Expression analysis reveals a role for hydrophobic or epicuticular wax signals in pre-penetration structure formation of Phakopsora pachyrhizi.

Asian soybean rust (ASR) caused by the fungus Phakopsora pachyrhizi is one of the most devastating foliar diseases affecting soybean production worldwide. Even though several resistance sources have been identified in soybean, they do not show resistance to all races of P. pachyrhizi. Identification of genes that confer nonhost resistance (NHR) against P. pachyrhizi in another legume species will provide an avenue to engineer soybean to have durable and broad spectrum resistance against P. pachyrhizi strains. Recently, we identified a Medicago truncatula gene, IRG1 (INHIBITOR OF RUST GERM-TUBE DIFFERENTIATION1), that when mutated inhibits the growth of P. pachyrhizi. IRG1 encodes a Cys(2)His(2) zinc finger transcription factor that controls wax-biosynthesis-related genes. The irg1 mutant shows a complete loss of abaxial epicuticular wax crystals and surface hydrophobicity, resulting in the inhibition of pre-penetration structure formation.
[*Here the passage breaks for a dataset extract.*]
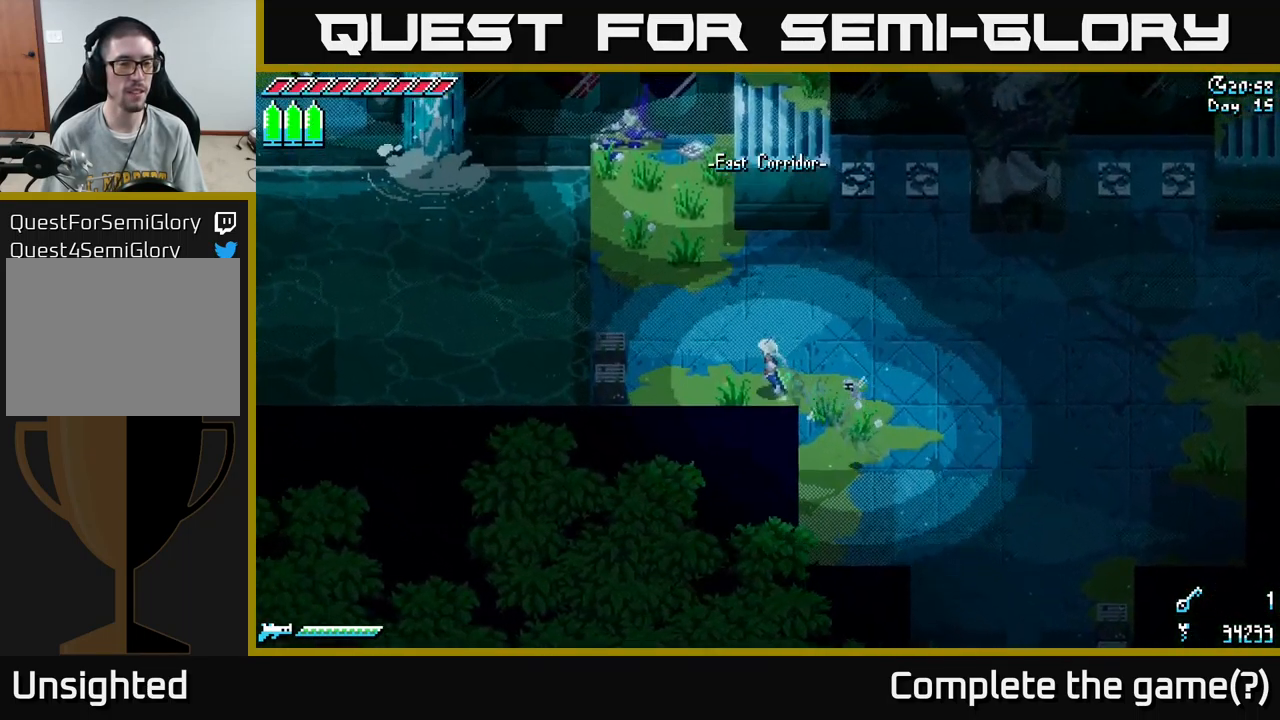
{"buttons": [], "left_stick": "up-left", "right_stick": "center", "events": [[450, "X", "up"]]}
In order to confirm the role of surface hydrophobicity in the formation of pre-penetration structures, we examined the expression profiles of P. pachyrhizi putative pre-penetration structure-development-related genes on a solid surface or a M. truncatula abaxial leaf surface. Interestingly, the expression of kinase family genes was upregulated on the hydrophobic surface and M. truncatula wild-type leaf surface, but not on the M. truncatula irg1 mutant leaf surface, suggesting that these genes play a role in P. pachyrhizi pre-penetration structure development. In addition, our results suggest that hydrophobicity on the M. truncatula leaf surface may function as a key signal to induce the P. pachyrhizi genes involved in pre-penetration structure development.